PROBLEM TO WORK ON: All the data that follows should be repeated exactly, without a single picture.

AVAILABLE DATA:
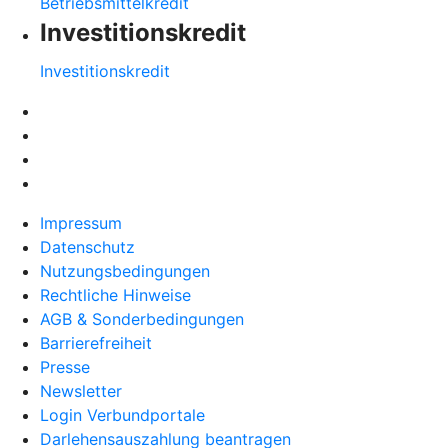
Betriebsmittelkredit
Investitionskredit
Investitionskredit
Impressum
Datenschutz
Nutzungsbedingungen
Rechtliche Hinweise
AGB & Sonderbedingungen
Barrierefreiheit
Presse
Newsletter
Login Verbundportale
Darlehensauszahlung beantragen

SOLUTION:
Betriebsmittelkredit
Investitionskredit
Investitionskredit
Impressum
Datenschutz
Nutzungsbedingungen
Rechtliche Hinweise
AGB & Sonderbedingungen
Barrierefreiheit
Presse
Newsletter
Login Verbundportale
Darlehensauszahlung beantragen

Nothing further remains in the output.